BEGIN TASK INPUTS

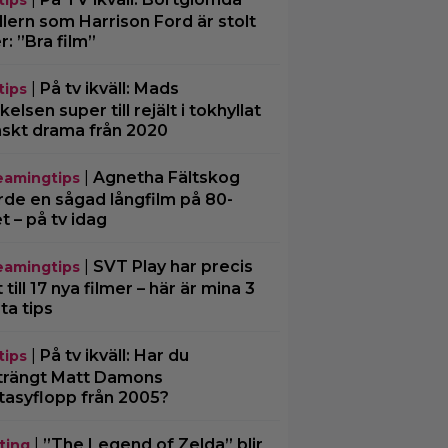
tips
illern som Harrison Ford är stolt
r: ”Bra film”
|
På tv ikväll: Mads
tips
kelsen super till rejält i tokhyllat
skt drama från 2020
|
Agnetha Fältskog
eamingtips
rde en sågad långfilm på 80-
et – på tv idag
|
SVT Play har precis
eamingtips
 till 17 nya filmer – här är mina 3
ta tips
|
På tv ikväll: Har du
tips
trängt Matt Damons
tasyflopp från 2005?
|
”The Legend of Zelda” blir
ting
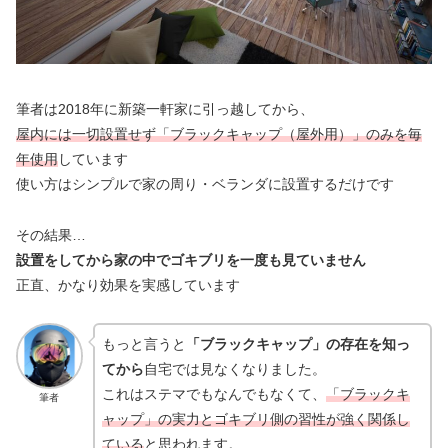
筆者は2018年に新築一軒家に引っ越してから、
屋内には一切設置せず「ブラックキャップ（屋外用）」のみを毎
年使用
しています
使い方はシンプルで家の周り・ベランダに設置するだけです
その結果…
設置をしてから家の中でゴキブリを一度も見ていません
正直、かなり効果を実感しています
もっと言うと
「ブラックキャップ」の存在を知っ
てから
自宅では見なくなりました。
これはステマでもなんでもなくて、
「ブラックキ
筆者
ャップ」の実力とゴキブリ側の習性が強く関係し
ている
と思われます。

END TASK INPUTS

Retype the text of all the material, replacing "På tv ikväll" with "Ikväll på tv" wherever it occurs and changing nothing else. Leave the pictures out.

tips
illern som Harrison Ford är stolt
r: ”Bra film”
|
Ikväll på tv: Mads
tips
kelsen super till rejält i tokhyllat
skt drama från 2020
|
Agnetha Fältskog
eamingtips
rde en sågad långfilm på 80-
et – på tv idag
|
SVT Play har precis
eamingtips
 till 17 nya filmer – här är mina 3
ta tips
|
Ikväll på tv: Har du
tips
trängt Matt Damons
tasyflopp från 2005?
|
”The Legend of Zelda” blir
ting
筆者は2018年に新築一軒家に引っ越してから、
屋内には一切設置せず「ブラックキャップ（屋外用）」のみを毎
年使用
しています
使い方はシンプルで家の周り・ベランダに設置するだけです
その結果…
設置をしてから家の中でゴキブリを一度も見ていません
正直、かなり効果を実感しています
もっと言うと
「ブラックキャップ」の存在を知っ
てから
自宅では見なくなりました。
これはステマでもなんでもなくて、
「ブラックキ
筆者
ャップ」の実力とゴキブリ側の習性が強く関係し
ている
と思われます。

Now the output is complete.